Example: In a financial company, the interest earned on the savings account is dependent the daily balance in the account for the month. A database procedure was written in the application to calculate the interest earned as part of the month end process.
1. Review the requirement and design for calculating the interest and come up with the test cases.
2. Setup test accounts and the corresponding daily balance records.
3. Execute procedure for calculating the interest passing the corresponding account and month details. Verify that the interest output from the procedure is the expected value.
4. Cleanup test account and daily balance data from database tables.
Database Regression Testing
The goal of Database Regression testing is to identify any issues that might occur due to changes in the database metadata, procedures or system upgrades.
Automated Database Testing
Automating the Database testing is the key for regression testing of the Database particularly more so in an agile development environment.
Organizing test cases into test plans (or test suites) and executing them automatically as and when needed can reduce the time and effort needed to perform the regression testing.
Automating Database testing can also eliminate any human errors while performing manual checks.
Changes to Metadata
Track changes to table metadata such as adding or dropping of columns, new constraints and tables.
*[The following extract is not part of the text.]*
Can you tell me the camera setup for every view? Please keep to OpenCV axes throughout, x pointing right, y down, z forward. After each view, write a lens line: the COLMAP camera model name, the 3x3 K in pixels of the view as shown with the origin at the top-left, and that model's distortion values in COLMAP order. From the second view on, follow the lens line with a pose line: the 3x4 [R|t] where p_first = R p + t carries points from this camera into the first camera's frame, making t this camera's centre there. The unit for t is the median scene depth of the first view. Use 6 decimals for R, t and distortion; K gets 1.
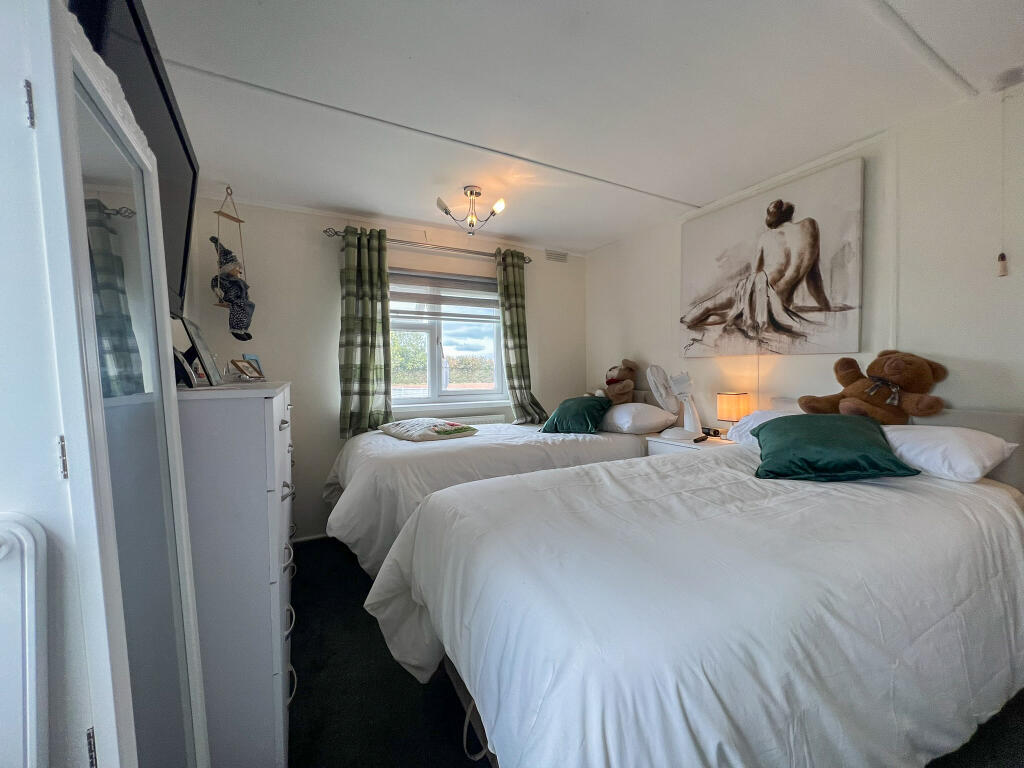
lens RADIAL K [[409.1, 0, 510.7], [0, 409.1, 384.6], [0, 0, 1]] dist [-0.000604, 0.000444]
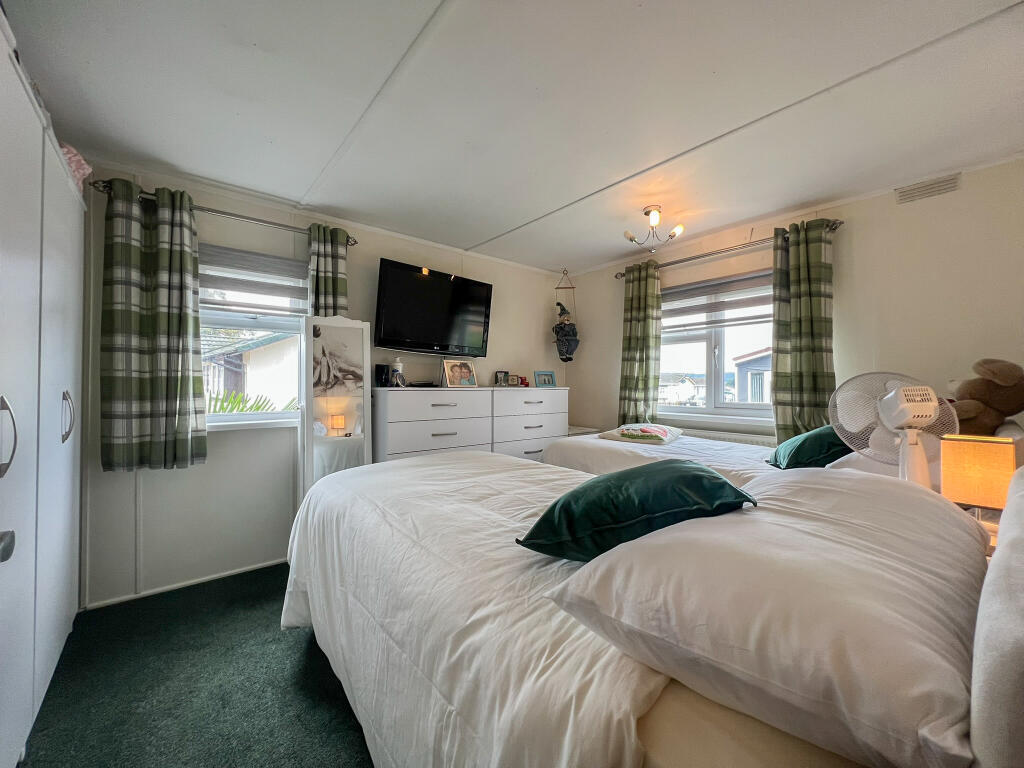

Often database metadata changes are not communicated to the QA and Development teams resulting in Application failures. Maintaining a history of DDL changes will help narrow down the tests that need to be run.
Example 1: The length of a comments column was increased in the application UI but the corresponding increase was not made in the database table.
Example 2: One of the index in the database was dropped acccidentally which resulted in application performance issues.
Automate Database regression testing using ETL Validator
ETL Validator comes with a Metadata Compare Wizard that helps track changes to Table metadata over a period of time. This helps ensure that the QA and development teams are aware of the changes to table metadata.
ETL Validator also has the capability to Baseline and Compare the output of database procedures so that any changes in the output can be validated.
Database Integration Testing
When an application is tested from the UI, the database procedures and tables are accessed and tested as well. The goal of integration testing is to validate that the database tables are getting populated with the expected data based on input provided in the application.
End-to-End Data Testing
Integration testing of the database and the related applications involves the following steps:
Review the application UI to database attribute mapping document. Prepare one if missing.
Run tests in the application UI tracking the test data input.
Verify that the data loaded into the database tables matches the input test data.
Example: One of the optional postal address field in the UI was not getting saved to the database because of an application defect. The issue was only identified after the application went live when some of the mails were returned.
Max. Data Length Testing
The focus of this test is to validate that the data is not getting truncated while being stored in the database:
Review the application UI to database attribute mapping document. Prepare one if missing.
Run tests in the application UI by entering the maximum allowed test data length from the UI.
Verify that the data loaded into the database tables matches the input test data without any truncation.
Example: The application UI allowed the user to enter the comments larger than 2000 characters while the corresponding database column was defined as VARCHAR(2000). Any user comments longer than 2000 characters were getting truncated by the database procedure during the insert.